The data.

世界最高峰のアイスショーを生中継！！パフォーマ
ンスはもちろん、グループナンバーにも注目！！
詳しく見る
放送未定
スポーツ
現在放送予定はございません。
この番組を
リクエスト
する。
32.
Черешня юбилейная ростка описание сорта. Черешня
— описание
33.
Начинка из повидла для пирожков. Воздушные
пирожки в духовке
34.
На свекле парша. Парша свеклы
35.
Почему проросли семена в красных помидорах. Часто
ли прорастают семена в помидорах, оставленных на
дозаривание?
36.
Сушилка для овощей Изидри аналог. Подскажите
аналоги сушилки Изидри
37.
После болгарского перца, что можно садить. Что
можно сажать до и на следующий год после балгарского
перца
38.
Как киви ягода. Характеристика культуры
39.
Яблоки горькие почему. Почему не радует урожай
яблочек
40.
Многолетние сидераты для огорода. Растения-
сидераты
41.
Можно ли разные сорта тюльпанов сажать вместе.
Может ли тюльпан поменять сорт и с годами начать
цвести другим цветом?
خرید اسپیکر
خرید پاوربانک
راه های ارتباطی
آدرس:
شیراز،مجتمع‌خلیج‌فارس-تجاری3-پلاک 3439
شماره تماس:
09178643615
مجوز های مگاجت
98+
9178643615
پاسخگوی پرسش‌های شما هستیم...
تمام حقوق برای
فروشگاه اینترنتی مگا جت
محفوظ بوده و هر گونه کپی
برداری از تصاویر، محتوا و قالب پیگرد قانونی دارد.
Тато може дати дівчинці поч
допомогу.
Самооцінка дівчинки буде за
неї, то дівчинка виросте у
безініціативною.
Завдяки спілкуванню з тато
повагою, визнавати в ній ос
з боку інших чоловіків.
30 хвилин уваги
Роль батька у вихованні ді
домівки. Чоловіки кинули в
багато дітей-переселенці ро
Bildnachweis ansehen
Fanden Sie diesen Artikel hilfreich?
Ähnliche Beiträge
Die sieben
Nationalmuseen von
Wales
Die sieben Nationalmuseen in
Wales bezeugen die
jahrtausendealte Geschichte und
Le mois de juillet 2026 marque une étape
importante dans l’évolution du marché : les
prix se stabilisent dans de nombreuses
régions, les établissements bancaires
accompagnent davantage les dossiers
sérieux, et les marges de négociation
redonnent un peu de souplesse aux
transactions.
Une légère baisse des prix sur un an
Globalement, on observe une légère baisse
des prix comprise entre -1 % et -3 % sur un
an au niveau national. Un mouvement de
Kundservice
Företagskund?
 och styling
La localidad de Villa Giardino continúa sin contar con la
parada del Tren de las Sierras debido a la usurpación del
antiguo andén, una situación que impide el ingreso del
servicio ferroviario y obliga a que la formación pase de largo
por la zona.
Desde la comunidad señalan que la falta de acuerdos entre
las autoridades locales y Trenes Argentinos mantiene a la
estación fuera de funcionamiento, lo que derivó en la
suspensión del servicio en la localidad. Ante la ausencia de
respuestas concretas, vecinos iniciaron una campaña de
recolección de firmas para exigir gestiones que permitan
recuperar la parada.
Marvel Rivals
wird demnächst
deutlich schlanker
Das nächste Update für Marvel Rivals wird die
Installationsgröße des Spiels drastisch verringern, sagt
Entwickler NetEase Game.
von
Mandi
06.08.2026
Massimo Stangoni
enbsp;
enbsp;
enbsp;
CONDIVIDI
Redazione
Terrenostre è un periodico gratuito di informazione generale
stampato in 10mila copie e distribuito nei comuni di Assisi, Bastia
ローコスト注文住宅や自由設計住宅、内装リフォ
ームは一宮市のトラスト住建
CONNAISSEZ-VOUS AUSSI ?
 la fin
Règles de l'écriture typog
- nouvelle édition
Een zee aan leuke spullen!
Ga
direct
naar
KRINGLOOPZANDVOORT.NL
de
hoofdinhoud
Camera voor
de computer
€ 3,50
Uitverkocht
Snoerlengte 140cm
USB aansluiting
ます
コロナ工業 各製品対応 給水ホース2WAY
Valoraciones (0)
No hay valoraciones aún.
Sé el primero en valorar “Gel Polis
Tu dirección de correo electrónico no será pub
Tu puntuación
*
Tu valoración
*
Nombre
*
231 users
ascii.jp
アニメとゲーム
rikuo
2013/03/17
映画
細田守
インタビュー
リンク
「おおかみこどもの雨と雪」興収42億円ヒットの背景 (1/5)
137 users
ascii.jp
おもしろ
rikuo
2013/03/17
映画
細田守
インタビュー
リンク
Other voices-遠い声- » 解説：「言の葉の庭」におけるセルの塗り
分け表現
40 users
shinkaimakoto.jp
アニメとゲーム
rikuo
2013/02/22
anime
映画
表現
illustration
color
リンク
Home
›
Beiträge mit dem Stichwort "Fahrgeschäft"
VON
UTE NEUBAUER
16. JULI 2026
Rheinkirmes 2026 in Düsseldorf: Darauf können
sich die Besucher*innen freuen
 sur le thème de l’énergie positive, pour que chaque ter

About this exercise. Copy down the material exactly as written.

Answer.
世界最高峰のアイスショーを生中継！！パフォーマ
ンスはもちろん、グループナンバーにも注目！！
詳しく見る
放送未定
スポーツ
現在放送予定はございません。
この番組を
リクエスト
する。
32.
Черешня юбилейная ростка описание сорта. Черешня
— описание
33.
Начинка из повидла для пирожков. Воздушные
пирожки в духовке
34.
На свекле парша. Парша свеклы
35.
Почему проросли семена в красных помидорах. Часто
ли прорастают семена в помидорах, оставленных на
дозаривание?
36.
Сушилка для овощей Изидри аналог. Подскажите
аналоги сушилки Изидри
37.
После болгарского перца, что можно садить. Что
можно сажать до и на следующий год после балгарского
перца
38.
Как киви ягода. Характеристика культуры
39.
Яблоки горькие почему. Почему не радует урожай
яблочек
40.
Многолетние сидераты для огорода. Растения-
сидераты
41.
Можно ли разные сорта тюльпанов сажать вместе.
Может ли тюльпан поменять сорт и с годами начать
цвести другим цветом?
خرید اسپیکر
خرید پاوربانک
راه های ارتباطی
آدرس:
شیراز،مجتمع‌خلیج‌فارس-تجاری3-پلاک 3439
شماره تماس:
09178643615
مجوز های مگاجت
98+
9178643615
پاسخگوی پرسش‌های شما هستیم...
تمام حقوق برای
فروشگاه اینترنتی مگا جت
محفوظ بوده و هر گونه کپی
برداری از تصاویر، محتوا و قالب پیگرد قانونی دارد.
Тато може дати дівчинці поч
допомогу.
Самооцінка дівчинки буде за
неї, то дівчинка виросте у
безініціативною.
Завдяки спілкуванню з тато
повагою, визнавати в ній ос
з боку інших чоловіків.
30 хвилин уваги
Роль батька у вихованні ді
домівки. Чоловіки кинули в
багато дітей-переселенці ро
Bildnachweis ansehen
Fanden Sie diesen Artikel hilfreich?
Ähnliche Beiträge
Die sieben
Nationalmuseen von
Wales
Die sieben Nationalmuseen in
Wales bezeugen die
jahrtausendealte Geschichte und
Le mois de juillet 2026 marque une étape
importante dans l’évolution du marché : les
prix se stabilisent dans de nombreuses
régions, les établissements bancaires
accompagnent davantage les dossiers
sérieux, et les marges de négociation
redonnent un peu de souplesse aux
transactions.
Une légère baisse des prix sur un an
Globalement, on observe une légère baisse
des prix comprise entre -1 % et -3 % sur un
an au niveau national. Un mouvement de
Kundservice
Företagskund?
 och styling
La localidad de Villa Giardino continúa sin contar con la
parada del Tren de las Sierras debido a la usurpación del
antiguo andén, una situación que impide el ingreso del
servicio ferroviario y obliga a que la formación pase de largo
por la zona.
Desde la comunidad señalan que la falta de acuerdos entre
las autoridades locales y Trenes Argentinos mantiene a la
estación fuera de funcionamiento, lo que derivó en la
suspensión del servicio en la localidad. Ante la ausencia de
respuestas concretas, vecinos iniciaron una campaña de
recolección de firmas para exigir gestiones que permitan
recuperar la parada.
Marvel Rivals
wird demnächst
deutlich schlanker
Das nächste Update für Marvel Rivals wird die
Installationsgröße des Spiels drastisch verringern, sagt
Entwickler NetEase Game.
von
Mandi
06.08.2026
Massimo Stangoni
enbsp;
enbsp;
enbsp;
CONDIVIDI
Redazione
Terrenostre è un periodico gratuito di informazione generale
stampato in 10mila copie e distribuito nei comuni di Assisi, Bastia
ローコスト注文住宅や自由設計住宅、内装リフォ
ームは一宮市のトラスト住建
CONNAISSEZ-VOUS AUSSI ?
 la fin
Règles de l'écriture typog
- nouvelle édition
Een zee aan leuke spullen!
Ga
direct
naar
KRINGLOOPZANDVOORT.NL
de
hoofdinhoud
Camera voor
de computer
€ 3,50
Uitverkocht
Snoerlengte 140cm
USB aansluiting
ます
コロナ工業 各製品対応 給水ホース2WAY
Valoraciones (0)
No hay valoraciones aún.
Sé el primero en valorar “Gel Polis
Tu dirección de correo electrónico no será pub
Tu puntuación
*
Tu valoración
*
Nombre
*
231 users
ascii.jp
アニメとゲーム
rikuo
2013/03/17
映画
細田守
インタビュー
リンク
「おおかみこどもの雨と雪」興収42億円ヒットの背景 (1/5)
137 users
ascii.jp
おもしろ
rikuo
2013/03/17
映画
細田守
インタビュー
リンク
Other voices-遠い声- » 解説：「言の葉の庭」におけるセルの塗り
分け表現
40 users
shinkaimakoto.jp
アニメとゲーム
rikuo
2013/02/22
anime
映画
表現
illustration
color
リンク
Home
›
Beiträge mit dem Stichwort "Fahrgeschäft"
VON
UTE NEUBAUER
16. JULI 2026
Rheinkirmes 2026 in Düsseldorf: Darauf können
sich die Besucher*innen freuen
 sur le thème de l’énergie positive, pour que chaque ter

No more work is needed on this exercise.